Supplied data: Begin

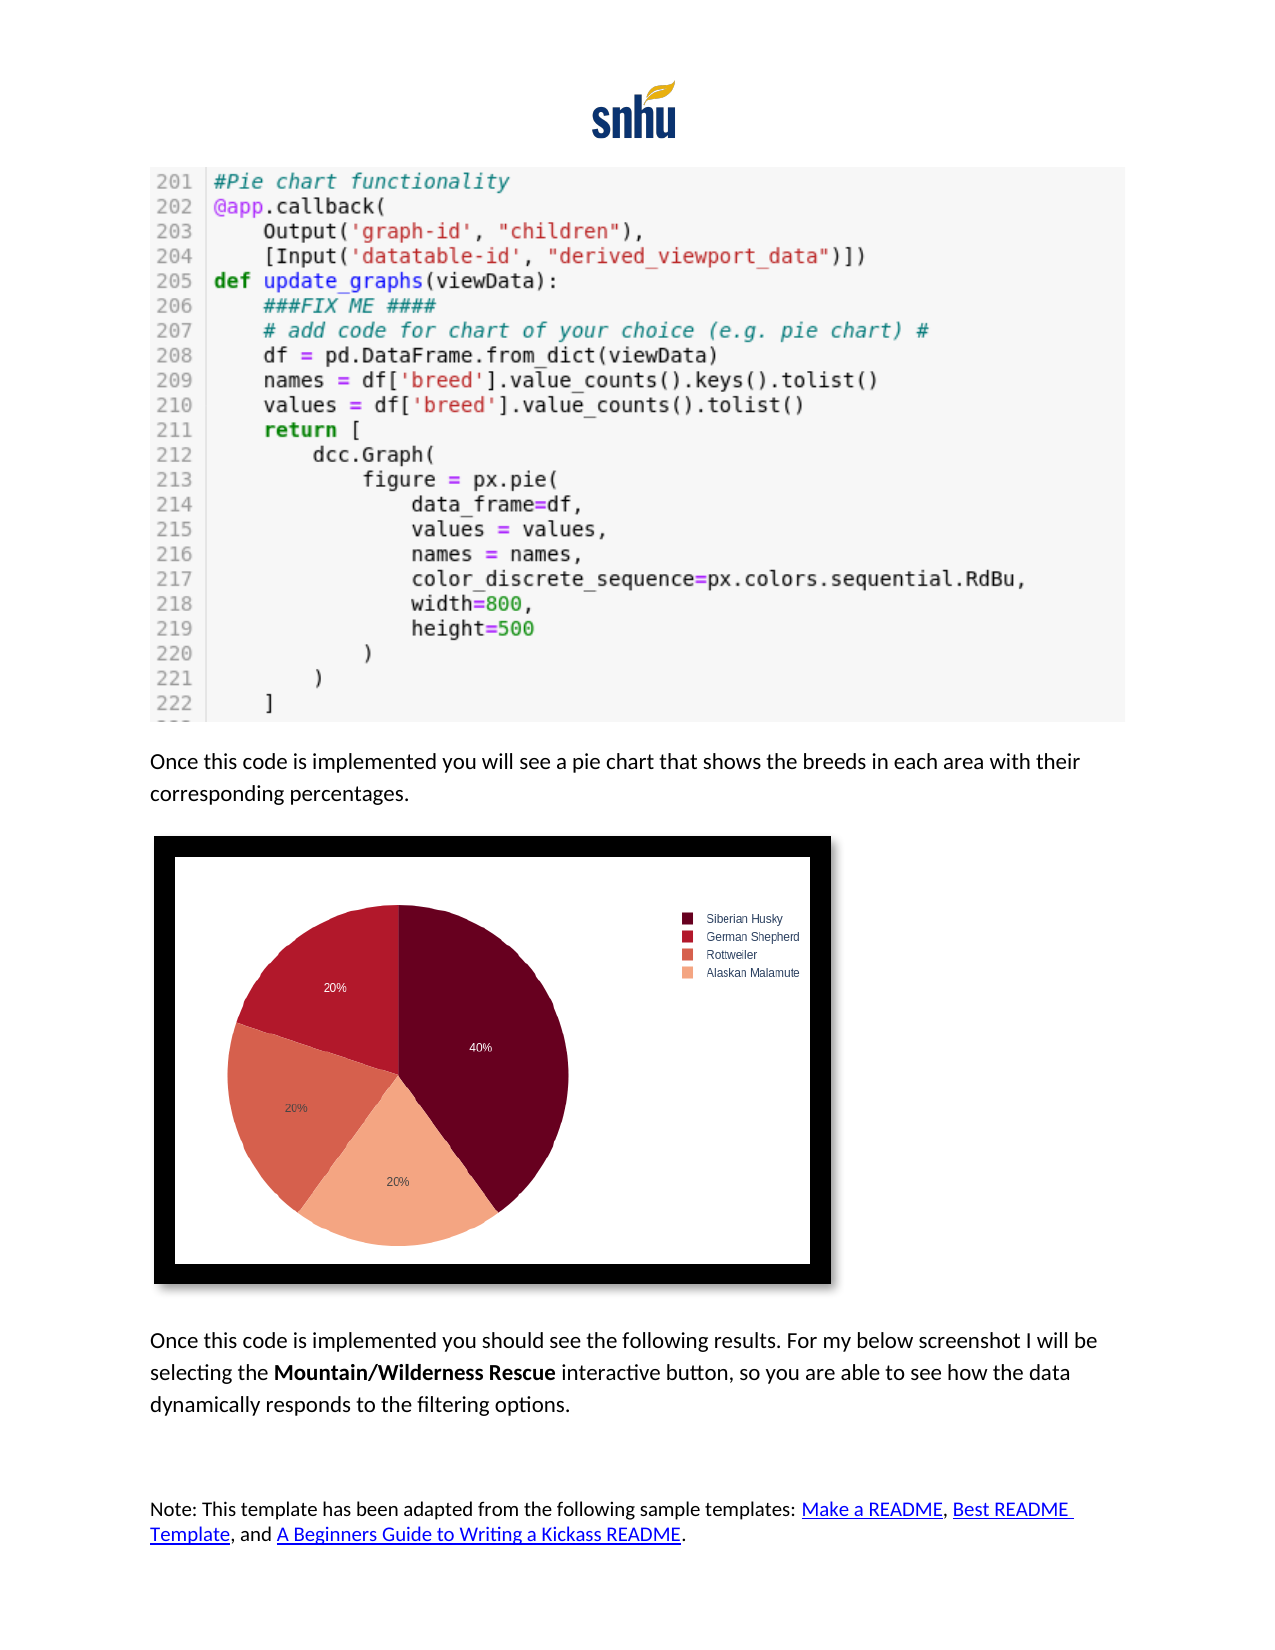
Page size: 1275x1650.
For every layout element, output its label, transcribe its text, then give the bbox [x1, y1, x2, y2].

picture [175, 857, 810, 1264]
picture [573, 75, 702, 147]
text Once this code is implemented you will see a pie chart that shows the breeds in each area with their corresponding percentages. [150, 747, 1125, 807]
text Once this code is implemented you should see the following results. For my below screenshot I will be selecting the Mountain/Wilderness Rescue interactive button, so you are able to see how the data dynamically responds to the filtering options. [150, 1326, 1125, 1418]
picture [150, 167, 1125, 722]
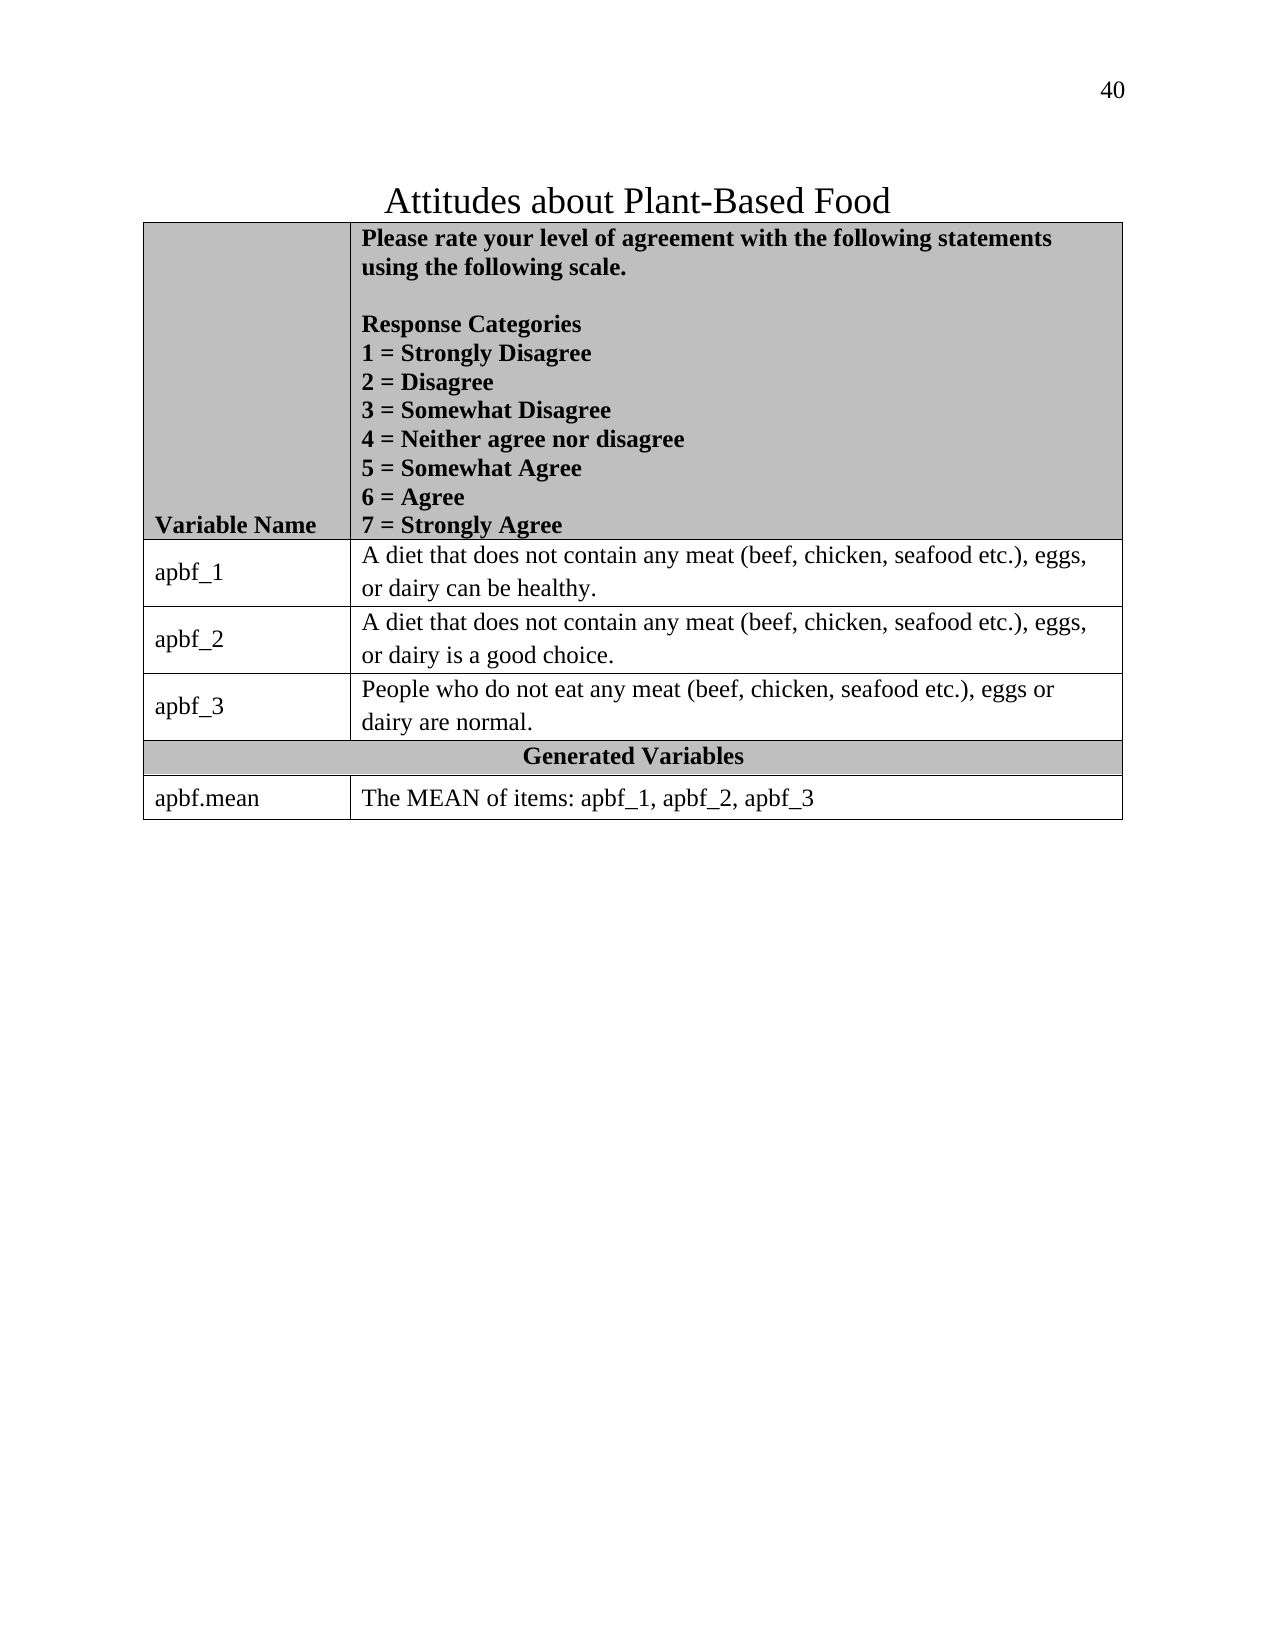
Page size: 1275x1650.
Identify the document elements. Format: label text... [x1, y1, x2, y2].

Supplied data: End

§ What needs to be done
Without the pictures, give back every record precisely as shown.

§ Result for this task
Page size: 1275x1650.
For every layout element, output its label, transcribe its text, then give the bbox [x1, y1, x2, y2].

picture [175, 857, 810, 1264]
picture [573, 75, 702, 147]
text Once this code is implemented you will see a pie chart that shows the breeds in each area with their corresponding percentages. [150, 747, 1125, 807]
text Once this code is implemented you should see the following results. For my below screenshot I will be selecting the Mountain/Wilderness Rescue interactive button, so you are able to see how the data dynamically responds to the filtering options. [150, 1326, 1125, 1418]
picture [150, 167, 1125, 722]
Page size: 1275x1650.
Identify the document elements. Format: label text... [x1, y1, x2, y2].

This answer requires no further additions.